Quelles sont les conditions d’obtention de cette base ?

Ils ont un bail de dix ans et Pékin paie annuellement 20 millions de dollars de redevance. Mais ce n’est pas le plus important pour Djibouti qui attend surtout des retombées indirectes de cet accord, liés aux investissements réalisés sur place par les entreprises chinoises. Nous sommes en train de développer une zone industrielle de 6 km² pour les recevoir, afin que Djibouti soit leur hub commercial pour toute la sous-région et en profite pour devenir un centre de transformation industriel, pourvoyeur d’emplois pour notre économie. C’est ça l’objectif de Djibouti.

Est-ce que cette dépendance à la Chine et à l’Éthiopie ne risque pas d’étouffer votre pays ?

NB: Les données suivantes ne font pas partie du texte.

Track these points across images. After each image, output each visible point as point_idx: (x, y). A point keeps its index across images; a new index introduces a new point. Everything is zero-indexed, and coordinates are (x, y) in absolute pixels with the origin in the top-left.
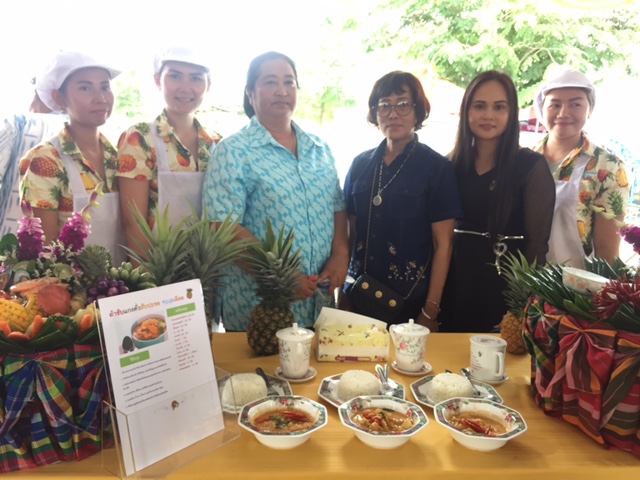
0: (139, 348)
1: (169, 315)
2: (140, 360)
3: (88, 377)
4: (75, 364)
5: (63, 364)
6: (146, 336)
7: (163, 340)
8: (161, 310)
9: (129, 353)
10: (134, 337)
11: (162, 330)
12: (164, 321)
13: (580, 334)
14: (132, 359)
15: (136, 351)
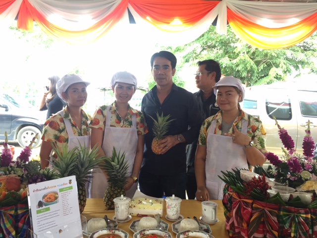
0: (45, 206)
1: (60, 192)
2: (45, 211)
3: (23, 218)
4: (18, 212)
5: (13, 212)
6: (49, 200)
7: (56, 202)
8: (57, 189)
9: (41, 208)
10: (43, 201)
11: (56, 198)
12: (57, 194)
13: (239, 201)
14: (42, 211)
15: (44, 207)
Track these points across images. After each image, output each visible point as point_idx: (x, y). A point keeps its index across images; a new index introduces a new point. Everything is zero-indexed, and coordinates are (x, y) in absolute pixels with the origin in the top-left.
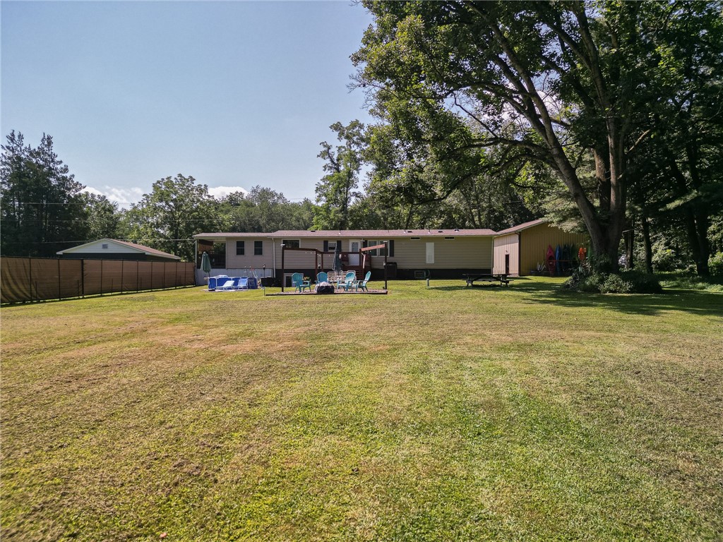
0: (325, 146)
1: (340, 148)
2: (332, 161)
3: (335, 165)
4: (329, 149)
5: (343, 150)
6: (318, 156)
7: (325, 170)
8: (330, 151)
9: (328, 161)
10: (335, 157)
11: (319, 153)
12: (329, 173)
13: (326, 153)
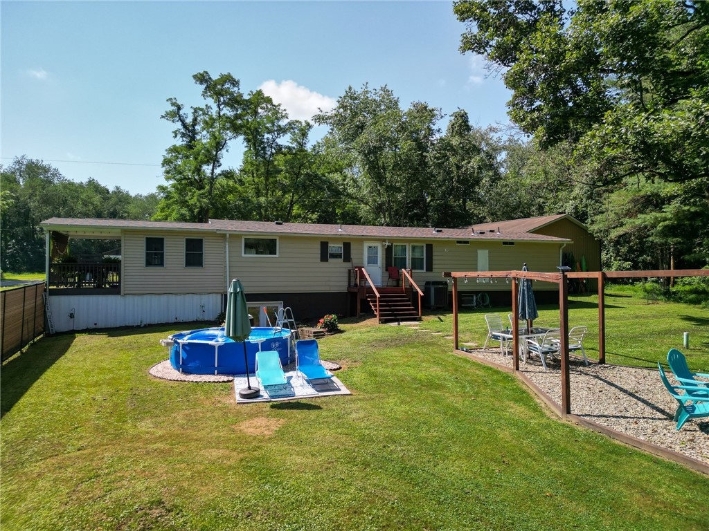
0: (173, 104)
1: (196, 110)
2: (184, 125)
3: (189, 131)
4: (179, 108)
5: (201, 113)
6: (163, 117)
7: (176, 136)
8: (181, 112)
9: (179, 125)
10: (189, 120)
11: (164, 114)
12: (180, 142)
13: (175, 113)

Les autres pays n’ont pas jugé utile de nous aider à nous développer et ont toujours accusé une fin de non-recevoir à nos ambitions de disposer des infrastructures qui devaient nous permettre de trouver notre place dans le contexte d’une économie globalisée. Ils nous ont tourné le dos quand la Chine a accepté de nous suivre, malgré nos handicaps. Nous n’avons pas tendu la main au diable mais saisi une opportunité. Nous n’avions pas d’autres alternatives. Qui peut aujourd’hui dépenser des centaines de millions de dollars pour construire un train, des ports, si ce n’est la Chine ? Qui ne risque rien n’a rien.